Nel frattempo la giovane “Gioconda”, divenuta americana ed esposta alla National Gallery di Washington, si sarebbe rivelata non come Lisa Gherdini, ma come Ginevra de’ Benci. Nel dipinto databile tra il gennaio 1475 e il giugno 1476, la ghirlanda con reca al centro un rametto di ginepro (allegoria del nome Ginevra) con il motto “virtutem forma decorat” è lo stesso che appare nel verso del ritratto ufficiale di Ginevra, dipinto ascritto a Leonardo. Allora ci troviamo di fronte a un seconda Ginevra, non a una seconda Lisa. La National Gallery di Whashington ha scoperto con i raggi infrarossi che, sotto il motto dipinto, si cela un’altra frase. E’ il motto del Bembo: virtus et honor (la bellezza adorna la virtù) e la ghirlanda, senza il rametto di ginepro, palma e alloro, è il simbolo nobiliare dello stesso Bembo.
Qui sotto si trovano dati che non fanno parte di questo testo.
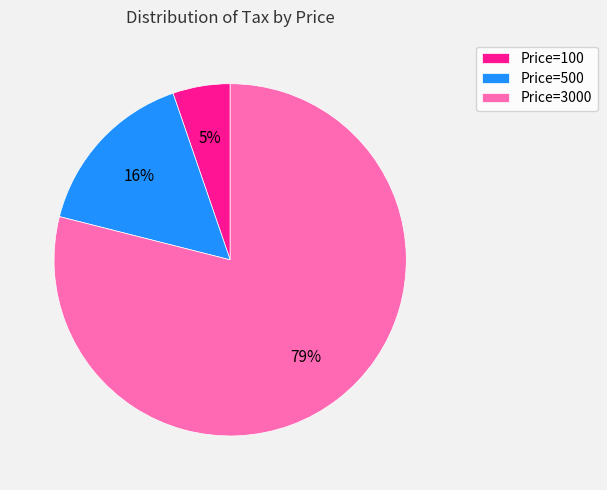

Is there a majority slice in this chart?

Yes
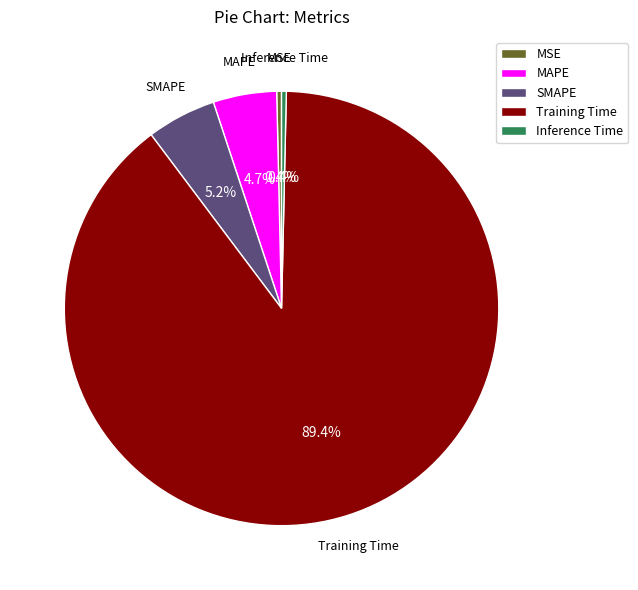

Which slice represents more than half of the pie?

Training Time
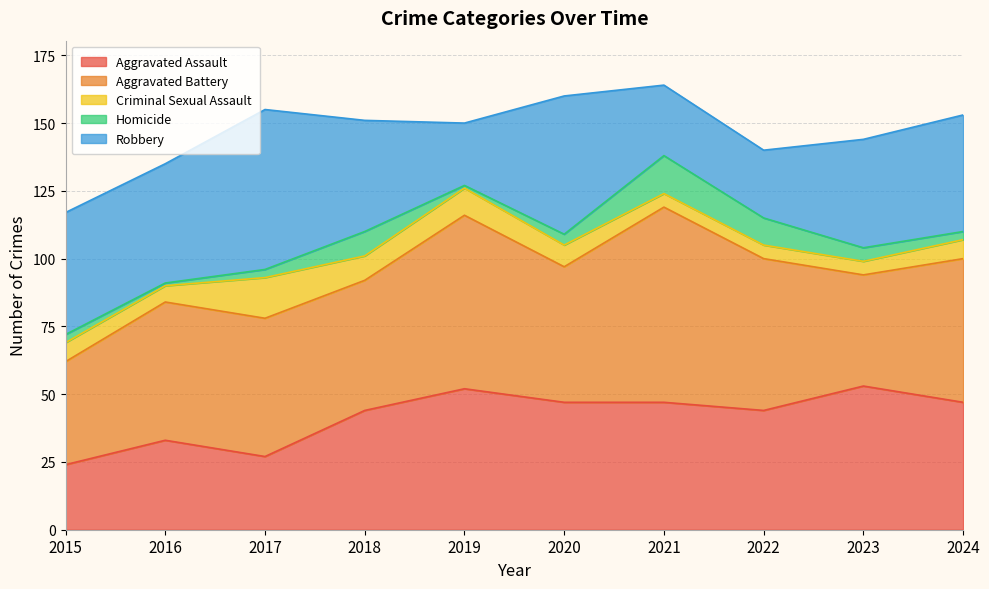

How many series are shown in this chart?

5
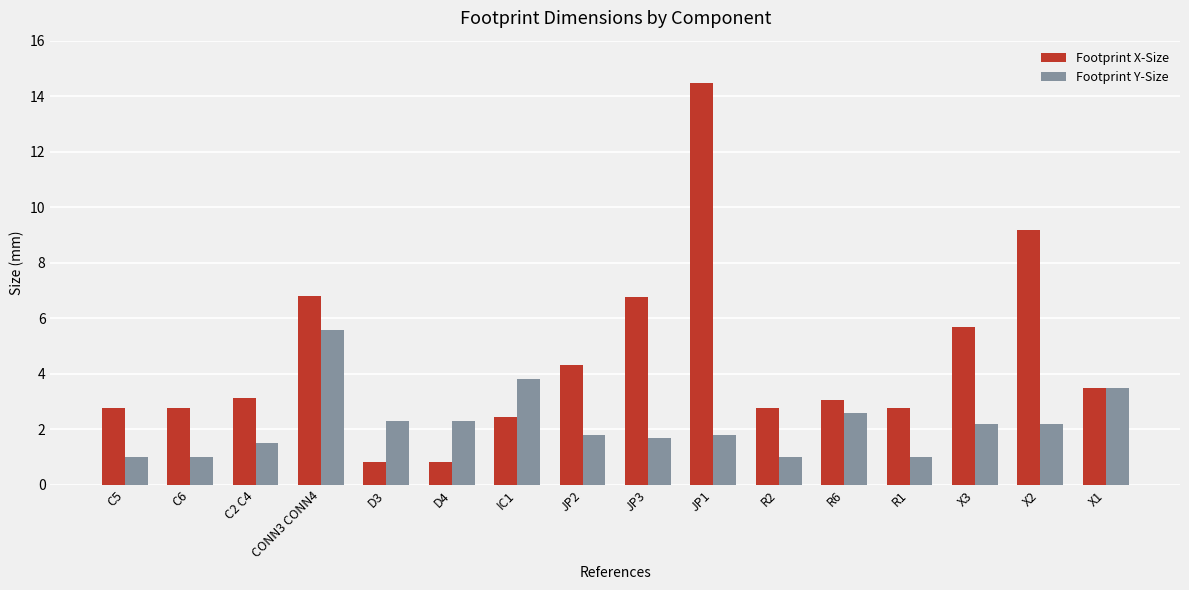

What are all the series names shown in the legend?

Footprint X-Size, Footprint Y-Size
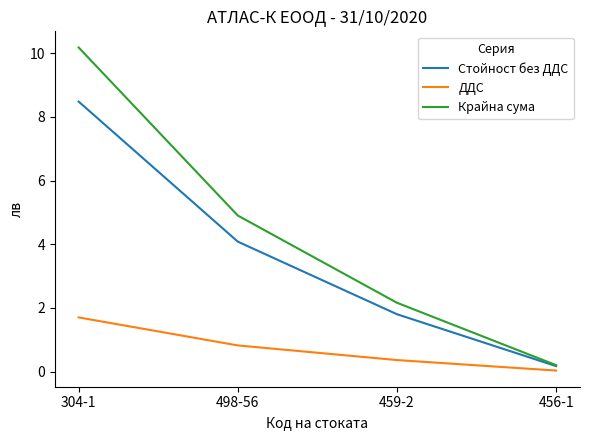

What is the spread (max minus min) of values at 456-1?

0.2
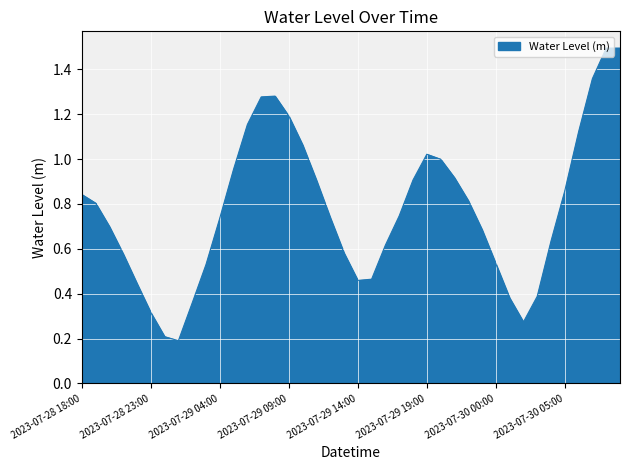

What is the greatest value displayed?

1.5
L’unione dei due elementi simbolici, uno evidente, l’altro nascosto, conferma il legame tra Ginevra e il veneziano Bernardo Bembo, giunto a Firenze nel 1475. Un amore clandestino. Ufficialmente Ginevra apparteneva a Luigi di Bernardo Niccolini, un vedovo che aveva quindici anni più di lei. Il contratto matrimoniale era stato stipulato a Firenze il 15 gennaio 1473, presso il notaio Simone Grazzini da Staggia. Anagrammando il motto, secondo la ricercatrice Carla Glori, con l’aggiunta del sostantivo iuniperus (ginepro) che appare dipinto al centro del motto stesso si ricaverebbero 50 frasi che raccontano la storia di Ginevra Benci, raffigurata nel ritratto, figlia di un ricco banchiere. La ricercatrice ha ipotizzato che Leonardo abbia utilizzato il motto come una ”macchina alfabetica” programmata per fornire attraverso anagrammi informazioni sul ritratto di Ginevra Benci, chi era e cosa le stava succedendo. La chiave per risolvere il tutto è stato aggiungere al motto virtutem forma decorat la parola latina iuniperus ovvero il rametto di ginepro. La macchina alfabetica farebbe emergere cinquanta frasi decifrate che sono anagrammi perfetti e collegandoli insieme è possibile formare, secondo la ricercatrice italiana, giungere a un testo coerente e significativo. Leonardo, com’è noto, era anche un enigmista. E l’uso di macchine alfabetiche caratterizzava cerchie ristrette. Peculiarità di questi antenati del computer era il fatto che non svolgevano una sola funzione. Erano programmate per contenere più funzioni fisse che variavano i contenuti a seconda del nome inserito.